Well, I’ve been here in Doha almost eight months, and I really haven’t felt much culture shock until today. Today was the start of Ramadan, which I mentioned in my last post. I guess I just never thought about what life in a Muslim culture is like during the month of Ramadan, where the majority of the population is fasting and even the laws regulate society to adhere to the fasting culture.
The question that has really thrown me off has been, “Are you fasting?” That’s really been the question of the day, especially toward a Westerner in this Muslim culture. This is completely new to me, because it is the opposite of the mentality about fasting that I have developed as a Christian. I have grown up in a society that, for one doesn’t really fast very much. Besides that, the people that did fast would do so according to the instructions of Jesus:
But you, when you fast, anoint your head and wash your face, so that you do not appear to men to be fasting, but to your Father who is in the secret place; and your Father who sees in secret will reward you openly.

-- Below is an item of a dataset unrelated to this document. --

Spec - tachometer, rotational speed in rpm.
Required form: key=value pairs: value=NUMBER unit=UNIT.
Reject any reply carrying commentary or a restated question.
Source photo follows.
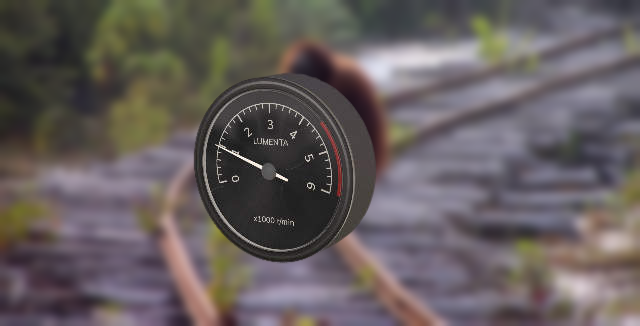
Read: value=1000 unit=rpm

For the most part, fasting has always been a very personal practice to observe when trying to know God more, receive specific direction for my life, to get through some hardship, etc. There were a few times when I was part of a group fast, but even then, we didn’t really broadcast it to the world. I’ve even fasted for Ramadan with Muslim friends in the US before, but it still wasn’t really public knowledge. I went on with life as usual and didn’t really talk about it except with a few people.
Coming from that culture to one where the store hours change to accommodate the fast, many people work modified hours, and the question of the day seems to be, “Are you fasting?” has just been really weird for me.
That’s what I love about different cultures, though. This is a really great experience for me.